_Text shown_
We aren’t qualified to perfectly time a pause, and such a statement isn’t meant to be our opinion on when a pause ought to happen. We can assess a technical situation in a decision-relevant manner in a way that can be leveraged in conversations at any point in the future, and we can (if careful) contribute to sense-making without spending political capital. Sure, the experts don’t have the authority to time a pause, and they will never gain this authority, even if a big catastrophe happens. But they have the power to contribute to sense-making, which seems a necessary part of society metabolising a catastrophe into a net-positive change in the Overton window if and when it comes. Sense-making isn’t something you strategically turn on after a crisis; it is a necessary prerequisite for leveraging a crisis.
Finally, an expert doesn’t actually need to believe that sense-making will be effective; an expert doesn’t need to have an opinion about this at all (this is, in fact, not where their “expert power” lies). Refusing to speak one's mind because one thinks they’d be the only one is a very human tendency, but it is sometimes inappropriate. One doesn’t need to believe that most people will agree to get out of the burning house to decide to vote in favor of us getting out of the house[7].

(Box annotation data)
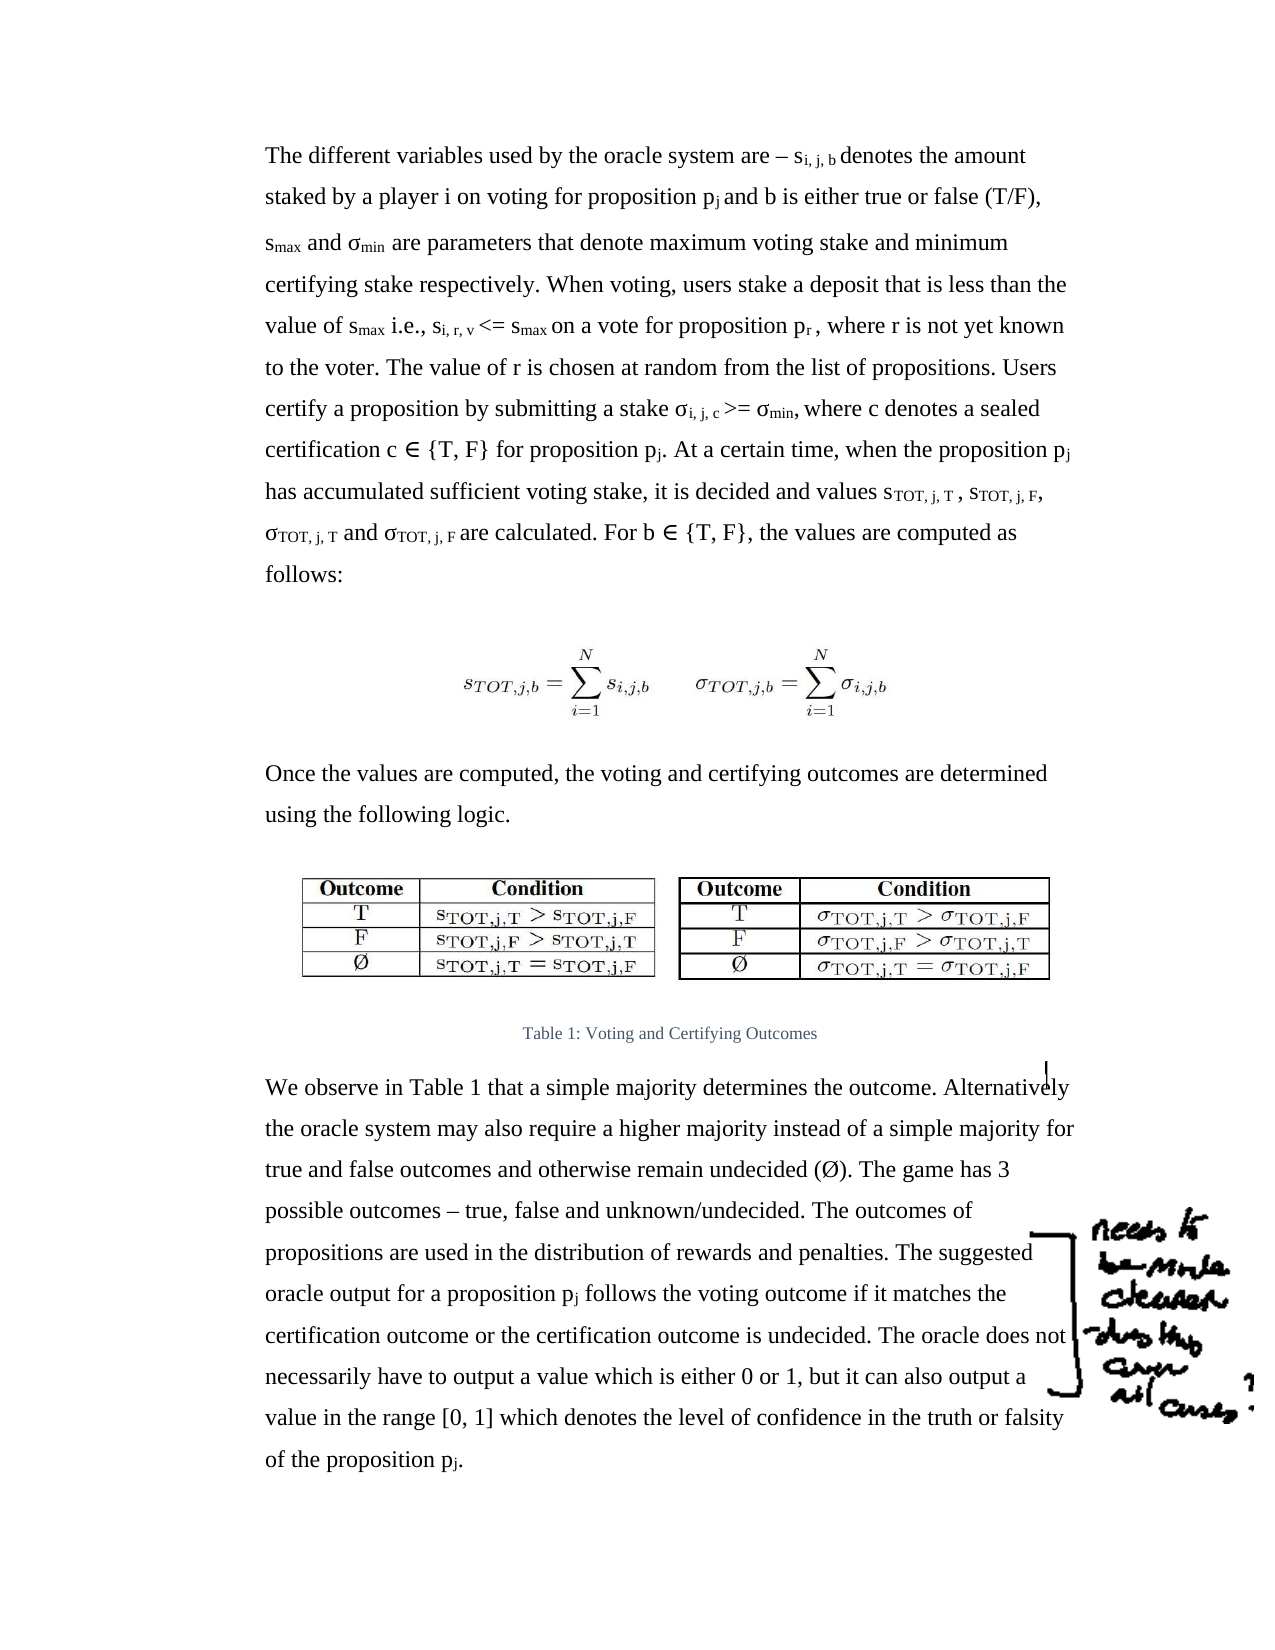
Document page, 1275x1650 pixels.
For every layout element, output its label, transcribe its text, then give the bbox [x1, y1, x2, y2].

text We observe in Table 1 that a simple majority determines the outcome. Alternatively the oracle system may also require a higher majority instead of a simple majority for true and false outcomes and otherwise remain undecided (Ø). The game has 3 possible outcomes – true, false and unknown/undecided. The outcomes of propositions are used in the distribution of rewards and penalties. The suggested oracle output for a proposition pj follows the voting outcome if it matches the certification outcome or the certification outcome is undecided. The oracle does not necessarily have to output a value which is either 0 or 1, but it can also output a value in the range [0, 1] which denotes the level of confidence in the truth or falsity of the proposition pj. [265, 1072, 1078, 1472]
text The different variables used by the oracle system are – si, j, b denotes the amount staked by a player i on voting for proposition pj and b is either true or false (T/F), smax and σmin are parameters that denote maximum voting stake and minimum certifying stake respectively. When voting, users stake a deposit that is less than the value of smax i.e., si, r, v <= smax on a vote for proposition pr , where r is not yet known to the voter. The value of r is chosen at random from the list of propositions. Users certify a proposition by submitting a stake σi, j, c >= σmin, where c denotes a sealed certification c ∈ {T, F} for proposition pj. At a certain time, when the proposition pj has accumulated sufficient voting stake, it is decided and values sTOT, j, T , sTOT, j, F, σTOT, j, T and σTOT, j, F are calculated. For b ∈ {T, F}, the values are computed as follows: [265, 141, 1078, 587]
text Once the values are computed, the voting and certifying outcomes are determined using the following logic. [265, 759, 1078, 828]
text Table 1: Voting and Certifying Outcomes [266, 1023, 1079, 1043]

_Exercise_
Please carry on the passage about experts and sense-making around a pause, starting right after its final sentence. The records aren't needed for this work.

_Task output_
Here is a striking example of how common knowledge dynamics can decide important group decisions, exemplifying both the danger of remaining silent and the power of speaking out: https://thezvi.substack.com/p/ai-moratorium-stripped-from-bbb
With the context/preamble/motivation out of the way, let's get to the actual objections raised to our statement. Some of them have already been answered in this section, but, for the sake of completeness, let's address them all one by one.
First, thank you. Being public is genuinely valuable and much better than remaining silent. However, adding your signature to a collective statement could greatly amplify the impact you're already having, with relatively little additional effort.[8][9]
(I.e., see the beginning of the previous section.)
You can always take a more nuanced public stance and also endorse a one-sentence summary. Alternatively, you could just endorse a one-sentence summary and let it be an improvement over silence, despite it not being literally the best possible thing you could do. It also requires way less effort from you than the best possible thing you could do on that front.
Creating a short statement that captures a large coalition's views inevitably involves trade-offs. It's genuinely difficult to craft language that includes everyone's preferred nuances while remaining brief enough for public communication.
Moreover, in practice, even asking a large group of people to sign something is quite costly,[10] and changing anything about the statement would require confirming that endorsement of the previous version of the statement carries over to the new version, for each signatory of the previous version.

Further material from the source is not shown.